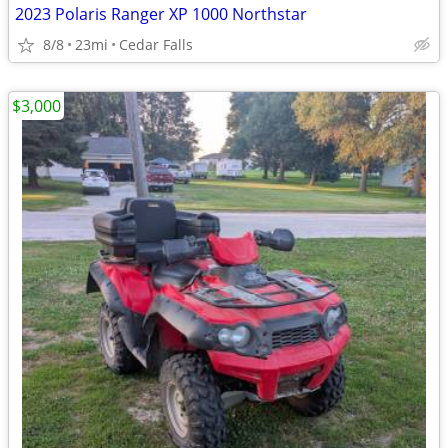
2023 Polaris Ranger XP 1000 Northstar
8/8
23mi
Cedar Falls
$3,000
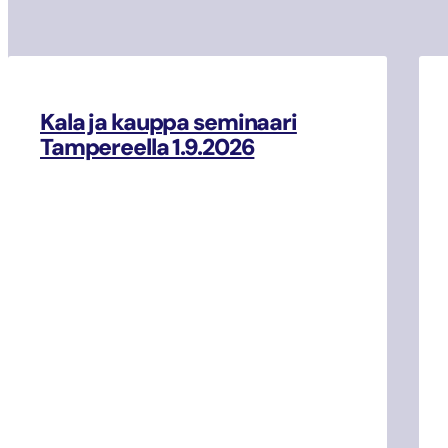
Kala ja kauppa seminaari
Tampereella 1.9.2026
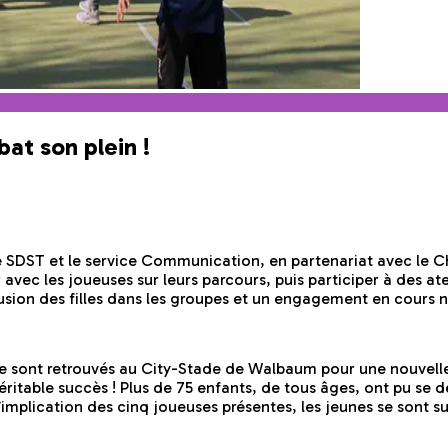
bat son plein !
ce SDST et le service Communication, en partenariat avec le 
avec les joueuses sur leurs parcours, puis participer à des ate
inclusion des filles dans les groupes et un engagement en cours
r se sont retrouvés au City-Stade de Walbaum pour une nouvel
éritable succès ! Plus de 75 enfants, de tous âges, ont pu se 
’implication des cinq joueuses présentes, les jeunes se sont su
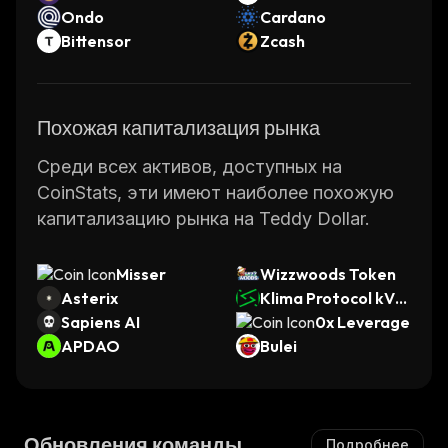
Ondo
Cardano
Bittensor
Zcash
Похожая капитализация рынка
Среди всех активов, доступных на
CoinStats, эти имеют наиболее похожую
капитализацию рынка на Teddy Dollar.
Misser
Wizzwoods Token
Asterix
Klima Protocol kVC
Sapiens AI
M
0x Leverage
APDAO
Bulei
Обновления команды
Подробнее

────

*EXERCISE DETAILS*: Above are the records. Print exactly, and only, the lines from the line with "ce SDST et le" to the line with "éritable succès !", both inclusive.

*EXERCISE RESULT*:
ce SDST et le service Communication, en partenariat avec le 
avec les joueuses sur leurs parcours, puis participer à des ate
inclusion des filles dans les groupes et un engagement en cours
r se sont retrouvés au City-Stade de Walbaum pour une nouvel
éritable succès ! Plus de 75 enfants, de tous âges, ont pu se 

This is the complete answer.